Limitations to keep in mind
As with any observational study, this research shows association rather than proof of direct cause and effect. Although baseline MvD predicted faster progression, the study does not prove that MvD itself causes worsening. It may instead be a marker of eyes already experiencing more advanced or active disease biology.
Another point is that this was a subgroup analysis from a cohort study, so the findings may not apply equally to all glaucoma populations. The sample size was moderate, and the study focused specifically on eyes with preperimetric glaucoma. Larger studies across diverse populations are needed to confirm how broadly these findings hold.
OCTA also has technical limitations. Image quality, segmentation errors, motion artifacts, and differences between devices can affect measurements. For this reason, clinicians should be cautious about overinterpreting a single scan and should look for consistent patterns over time.
Practical takeaway
The main message from this study is straightforward: in preperimetric glaucoma, baseline microvasculature dropout is a warning sign. Eyes with MvD were more likely to lose capillary density faster and more likely to develop visual field damage during follow-up. By contrast, MvD was not clearly linked to retinal nerve fiber layer thinning in this analysis.

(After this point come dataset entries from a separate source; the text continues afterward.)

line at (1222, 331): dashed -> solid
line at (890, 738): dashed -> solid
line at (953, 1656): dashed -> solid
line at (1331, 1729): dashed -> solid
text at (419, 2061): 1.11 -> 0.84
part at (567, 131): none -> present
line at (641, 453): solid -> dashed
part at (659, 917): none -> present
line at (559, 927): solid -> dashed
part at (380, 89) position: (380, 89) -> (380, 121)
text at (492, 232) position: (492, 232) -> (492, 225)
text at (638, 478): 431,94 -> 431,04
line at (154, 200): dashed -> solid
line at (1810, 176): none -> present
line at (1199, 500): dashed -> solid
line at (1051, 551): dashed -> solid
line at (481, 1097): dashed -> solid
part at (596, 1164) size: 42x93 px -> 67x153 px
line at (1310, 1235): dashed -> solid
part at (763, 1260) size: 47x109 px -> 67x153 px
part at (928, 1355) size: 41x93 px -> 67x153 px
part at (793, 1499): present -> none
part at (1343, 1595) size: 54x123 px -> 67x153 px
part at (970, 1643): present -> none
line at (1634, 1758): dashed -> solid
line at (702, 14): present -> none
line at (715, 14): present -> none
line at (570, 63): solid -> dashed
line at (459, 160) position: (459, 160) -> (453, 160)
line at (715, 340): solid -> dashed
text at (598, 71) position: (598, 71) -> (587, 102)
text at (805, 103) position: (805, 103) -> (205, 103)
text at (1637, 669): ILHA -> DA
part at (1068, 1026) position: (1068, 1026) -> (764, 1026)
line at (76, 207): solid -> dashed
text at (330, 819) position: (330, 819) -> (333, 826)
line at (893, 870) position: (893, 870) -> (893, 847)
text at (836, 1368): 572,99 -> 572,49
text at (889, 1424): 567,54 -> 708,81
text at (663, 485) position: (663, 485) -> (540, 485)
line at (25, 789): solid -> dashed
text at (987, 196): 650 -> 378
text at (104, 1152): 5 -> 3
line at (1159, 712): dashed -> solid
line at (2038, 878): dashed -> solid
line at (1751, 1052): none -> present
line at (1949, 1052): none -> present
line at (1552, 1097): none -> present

For everyday glaucoma care, this means OCTA assessment of microvascular features may add useful prognostic information. When MvD is present, clinicians may choose closer monitoring and earlier intervention to reduce the chance of avoidable vision loss.
Conclusion
In this prospective cohort analysis, baseline MvD in preperimetric glaucoma was associated with faster circumpapillary capillary density loss and a higher rate of later visual field damage. The finding supports the value of OCTA-based vascular assessment as a risk marker in early glaucoma. While more research is needed, MvD appears to be a clinically meaningful sign that may help guide follow-up intensity and treatment planning in patients with preperimetric glaucoma.